Individual posts now have related posts at the bottom of them, leveraging the infrastructure I built for Search. I’m excited to see what serendipity this sparks. Let me know what you think!
Henrik Karlsson on Constraints. “Have you walked face-first into the wall to see if it is a chalk line?” We are all trapped in our preconceptions of what our ideal life needs to be like.
The skill of troubleshooting by Autodidacts via The Browser. A great deep dive into how to be a better troubleshooter and also a fantastic example of a meta skill that we probably all have under developed, reminiscent of Oliver Trimboli’s work on Listening. A favorite quote from the post: “Treating a system like the enemy makes it one.”
Taylor Swift's security practices around her songs before they're released are literally airgap. Ed Sheeran is one of her closest friends in the world. She didn't override anything for him. Because security is a systemic risk and he is a target.
Hobbies promote self efficacy (the believe that you can do hard things) when:
they are very serious but dissimilar to your work (e.g., a scientist that is a committed rock climber)
they are not particularly serious, but similar to your work (e.g., coding on a side project for a software engineer)
Hobbies begin to reduce self efficacy when they are too serious and too related to work (e.g., intensive blogging for a technical writer)
When written out this is pretty intuitive, but nice to see on paper. Making a personal commitment to find at least one hobby that is truly dissimilar from my work by the end of the year next year. From the Journal of Vocational Behavior via Range Widely.
Humans are not the only animal to domesticate other animals. Black garden ants keep aphids in a manner similar to how humans keep livestock. Via Kevin Kelly.
Simon Wilson on how to code with LLMs. His point around manual testing certainly matches my experience!
Musings
You don’t own the story, but you do own the execution.
A common thread I noticed between Paul Graham’s The Origins of Woke and Tanner Greer’s The Euro American Split: the importance of generational change in culture change. We are always either rebelling against or seeking the approval of our elders.
Having a new child is like meeting your spouse, having your first date, falling in love, and marrying them in the span of a moment.
Being boring is a choice.
A little bit of fun
A half baked business idea: The Anti-Recruiting Firm: You identify the lowest performers at your company; we land them plum roles at your rivals, simultaneously improving your productivity while tanking the competition.
I’ve added search. Increasingly this blog has become my scratch pad for ideas that are worth saving, a more public version of my various notes apps. Occasionally I look back for something but I can’t find it. Eventually this drove me crazy, so I added keyword search. Try it out and let me know if it works for you.

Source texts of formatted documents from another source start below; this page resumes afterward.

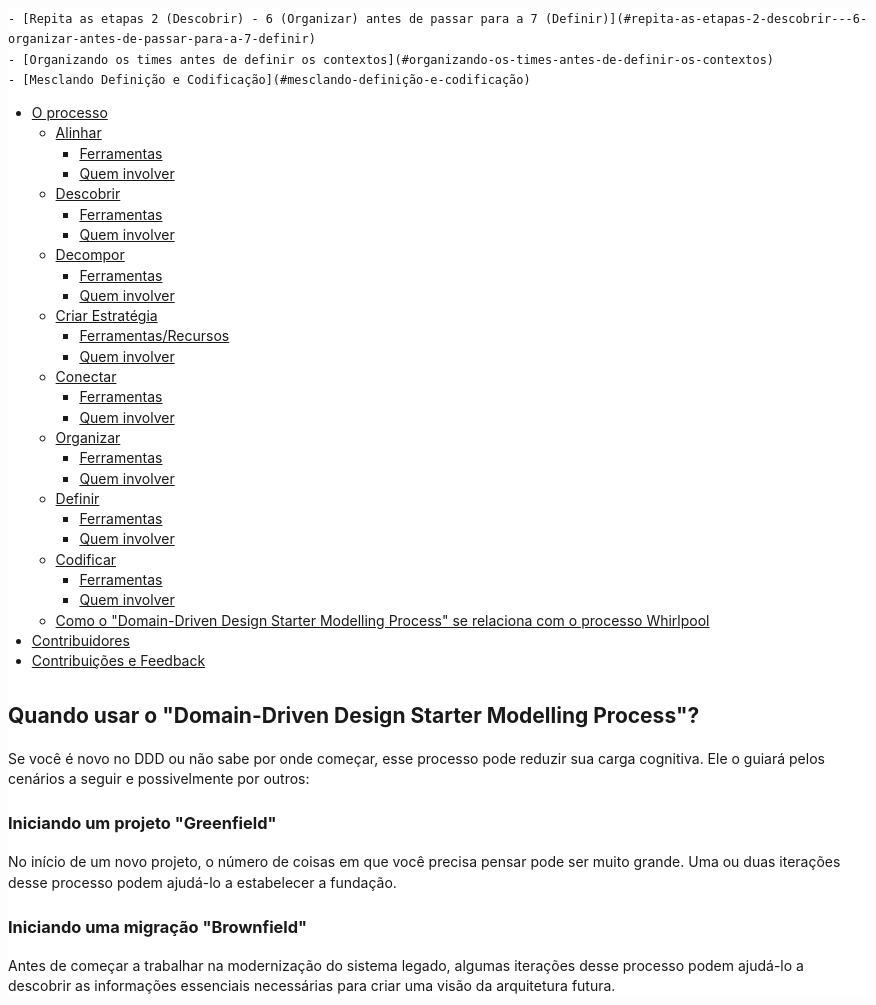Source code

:     - [Repita as etapas 2 (Descobrir) - 6 (Organizar) antes de passar para a 7 (Definir)](#repita-as-etapas-2-descobrir---6-organizar-antes-de-passar-para-a-7-definir)
    - [Organizando os times antes de definir os contextos](#organizando-os-times-antes-de-definir-os-contextos)
    - [Mesclando Definição e Codificação](#mesclando-definição-e-codificação)
  - [O processo](#o-processo)
    - [Alinhar](#alinhar)
      - [Ferramentas](#ferramentas)
      - [Quem involver](#quem-involver)
    - [Descobrir](#descobrir)
      - [Ferramentas](#ferramentas-1)
      - [Quem involver](#quem-involver-1)
    - [Decompor](#decompor)
      - [Ferramentas](#ferramentas-2)
      - [Quem involver](#quem-involver-2)
    - [Criar Estratégia](#criar-estratégia)
      - [Ferramentas/Recursos](#ferramentasrecursos)
      - [Quem involver](#quem-involver-3)
    - [Conectar](#conectar)
      - [Ferramentas](#ferramentas-3)
      - [Quem involver](#quem-involver-4)
    - [Organizar](#organizar)
      - [Ferramentas](#ferramentas-4)
      - [Quem involver](#quem-involver-5)
    - [Definir](#definir)
      - [Ferramentas](#ferramentas-5)
      - [Quem involver](#quem-involver-6)
    - [Codificar](#codificar)
      - [Ferramentas](#ferramentas-6)
      - [Quem involver](#quem-involver-7)
    - [Como o "Domain-Driven Design Starter Modelling Process" se relaciona com o processo Whirlpool](#como-o-domain-driven-design-starter-modelling-process-se-relaciona-com-o-processo-whirlpool)
  - [Contribuidores](#contribuidores)
  - [Contribuições e Feedback](#contribuições-e-feedback)

## Quando usar o "Domain-Driven Design Starter Modelling Process"?

Se você é novo no DDD ou não sabe por onde começar, esse processo pode reduzir sua carga cognitiva. Ele o guiará pelos cenários a seguir e possivelmente por outros:

### Iniciando um projeto "Greenfield"

No início de um novo projeto, o número de coisas em que você precisa pensar pode ser muito grande. Uma ou duas iterações desse processo podem ajudá-lo a estabelecer a fundação.

### Iniciando uma migração "Brownfield"

Antes de começar a trabalhar na modernização do sistema legado, algumas iterações desse processo podem ajudá-lo a descobrir as informações essenciais necessárias para criar uma visão da arquitetura futura.
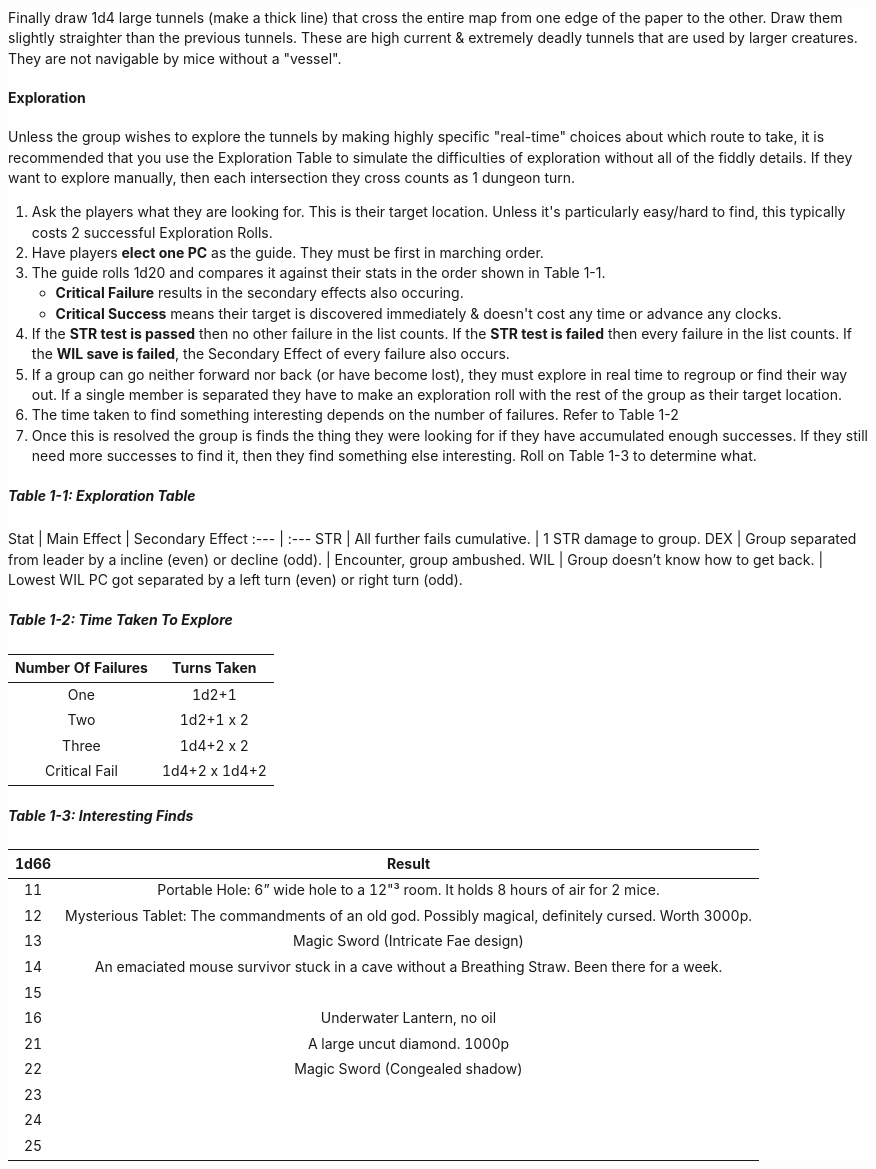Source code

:Finally draw 1d4 large tunnels (make a thick line) that cross the entire map from one edge of the paper to the other. Draw them slightly straighter than the previous tunnels. These are high current & extremely deadly tunnels that are used by larger creatures. They are not navigable by mice without a "vessel".


#### Exploration
Unless the group wishes to explore the tunnels by making highly specific "real-time" choices about which route to take, it is recommended that you use the Exploration Table to simulate the difficulties of exploration without all of the fiddly details. If they want to explore manually, then each intersection they cross counts as 1 dungeon turn. 

1. Ask the players what they are looking for. This is their target location. Unless it's particularly easy/hard to find, this typically costs 2 successful Exploration Rolls. 
2. Have players **elect one PC** as the guide. They must be first in marching order.
3. The guide rolls 1d20 and compares it against their stats in the order shown in Table 1-1.
   - **Critical Failure** results in the secondary effects also occuring.
   - **Critical Success** means their target is discovered immediately & doesn't cost any time or advance any clocks.
5. If the **STR test is passed** then no other failure in the list counts. If the **STR test is failed** then every failure in the list counts. If the **WIL save is failed**, the Secondary Effect of every failure also occurs.
6. If a group can go neither forward nor back (or have become lost), they must explore in real time to regroup or find their way out. If a single member is separated they have to make an exploration roll with the rest of the group as their target location.
7. The time taken to find something interesting depends on the number of failures. Refer to Table 1-2
8. Once this is resolved the group is finds the thing they were looking for if they have accumulated enough successes. If they still need more successes to find it, then they find something else interesting. Roll on Table 1-3 to determine what.


##### Table 1-1: Exploration Table
Stat | Main Effect | Secondary Effect
:--- | :--- 
STR | All further fails cumulative. | 1 STR damage to group.
DEX | Group separated from leader by a incline (even) or decline (odd). | Encounter, group ambushed.
WIL | Group doesn’t know how to get back. | Lowest WIL PC got separated by a left turn (even) or right turn (odd). 


##### Table 1-2: Time Taken To Explore
Number Of Failures | Turns Taken
:---:|:---:
One | 1d2+1
Two | 1d2+1 x 2
Three | 1d4+2 x 2
Critical Fail | 1d4+2 x 1d4+2

##### Table 1-3: Interesting Finds 

1d66 | Result
:---: | :---:
11 | Portable Hole: 6” wide hole to a 12"³ room. It holds 8 hours of air for 2 mice.
12 | Mysterious Tablet: The commandments of an old god. Possibly magical, definitely cursed. Worth 3000p.
13 | Magic Sword (Intricate Fae design)
14 | An emaciated mouse survivor stuck in a cave without a Breathing Straw. Been there for a week.
15 | 
16 | Underwater Lantern, no oil
21 | A large uncut diamond. 1000p
22 | Magic Sword (Congealed shadow)
23 | 
24 | 
25 | 
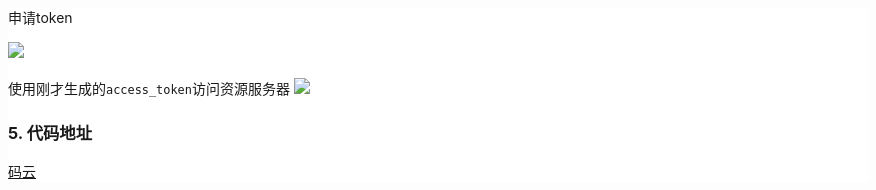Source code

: 申请token

![](https://img2018.cnblogs.com/blog/1580998/202001/1580998-20200113192635779-1202831594.png)

使用刚才生成的`access_token`访问资源服务器
![](https://img2018.cnblogs.com/blog/1580998/202001/1580998-20200113192622246-1427527908.png)

### 5\. 代码地址

[码云](https://gitee.com/an1993/springboot-springsecurity-oauth2)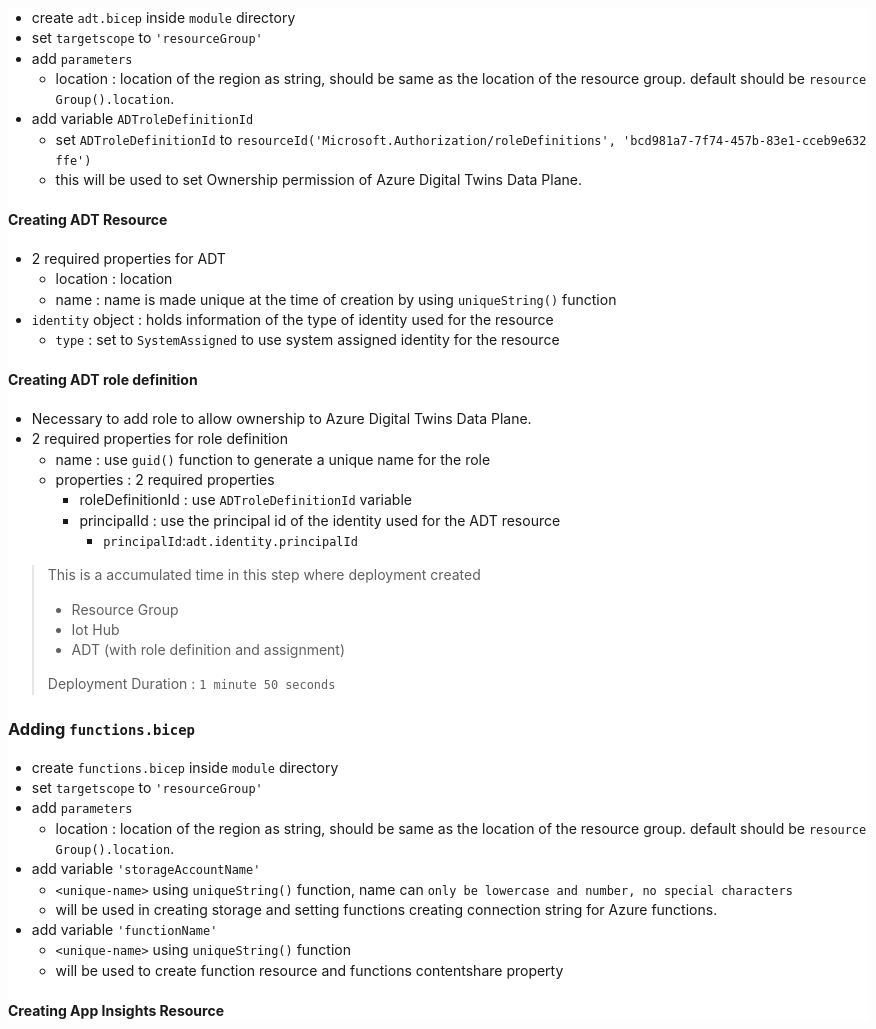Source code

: - create `adt.bicep` inside `module` directory
- set `targetscope` to `'resourceGroup'`
- add `parameters`
  - location : location of the region as string, should be same as the location of the resource group. default should be `resourceGroup().location`.
- add variable `ADTroleDefinitionId`
  - set `ADTroleDefinitionId` to `resourceId('Microsoft.Authorization/roleDefinitions', 'bcd981a7-7f74-457b-83e1-cceb9e632ffe')`
  - this will be used to set Ownership permission of Azure Digital Twins Data Plane.

#### Creating ADT Resource

- 2 required properties for ADT
  - location : location
  - name : name is made unique at the time of creation by using `uniqueString()` function
- `identity` object : holds information of the type of identity used for the resource
  - `type` : set to `SystemAssigned` to use system assigned identity for the resource

#### Creating ADT role definition

- Necessary to add role to allow ownership to Azure Digital Twins Data Plane.
- 2 required properties for role definition
  - name : use `guid()` function to generate a unique name for the role
  - properties : 2 required properties
    - roleDefinitionId : use `ADTroleDefinitionId` variable
    - principalId : use the principal id of the identity used for the ADT resource
      - `principalId`:`adt.identity.principalId` 

> This is a accumulated time in this step where deployment created
>
> - Resource Group
> - Iot Hub
> - ADT (with role definition and assignment)
>
> Deployment Duration : `1 minute 50 seconds`

### Adding `functions.bicep`

- create `functions.bicep` inside `module` directory
- set `targetscope` to `'resourceGroup'`
- add `parameters`
  - location : location of the region as string, should be same as the location of the resource group. default should be `resourceGroup().location`.
- add variable `'storageAccountName'`
  - `<unique-name>` using `uniqueString()` function, name can `only be lowercase and number, no special characters`
  - will be used in creating storage and setting functions creating connection string for Azure functions.
- add variable `'functionName'`
  - `<unique-name>` using `uniqueString()` function
  - will be used to create function resource and functions contentshare property

#### Creating App Insights Resource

The home page is now a landing page rather than my blog directly, with the idea that it’s a softer landing spot for people who are searching for me for the first time and it’s less embarrassing when I’m in a dry spell.
Worth your time
I’ve fallen in love with Literature and History by Doug Metzger. I picked it up because it covered the Epic of Gilgamesh which is one of those things I wanted to know more about but never really wanted to read a book about. That episode was good, but the Homer episodes about the Iliad and the Odyssey were next level.
A decision coach who will make decisions for you for $247. I’m definitely going to try her out for something!
Product 101: My thoughts what you need to know if you’re starting a product role. I wrote this last year for a friend of a friend and have found myself sharing it periodically. Now I’m sharing it with you!
I was thinking about doing great work when I posted it, but it also applies to kids. Having your first child feels hard (fun, but hard), until you have a second one. Then having one seems easy in comparison, but having two seems hard. This continues with child three, which is all I can speak to from personal experience, but I assume it continues onward from there.
It also runs the other direction. If you have two kids, and one kid is away (with a grandparent), it feels like having zero kids.
The Polymerist on the Courtship of Sampling. Making a self reminder to write down my thoughts on this one at some point.
Things I learned
The only right protected in the main body of the US Constitution is the right to intellectual property (remember that the Bill of Rights were amendments added later). It seems fitting to me that in the American Brain, the right to own ones ideas is even more primal than the right to free speech. Also, the first patent examiner for the United States was none other than Thomas Jefferson. Via ChinaTalk.
People need a certain amount of structure to create bonds. You need the conference schedule to create the interactions that lead to friendships. It’s like the coral for the fish.
“It never gets easier you just go faster” - Greg LeMond
Culture and values are underrated for explaining the behavior of people and nations. This point was made by Prof. David Kang on ChinaTalk when describing why Asia doesn’t exhibit the same international relations patterns as Europe, but it also made me think of the book I’m listening to Christianity: The First Three Thousand Years. When someone’s values and their material self interest align, you always know what they’ll do. When they conflict, though, often people’s values win out over what would narrowly benefit them.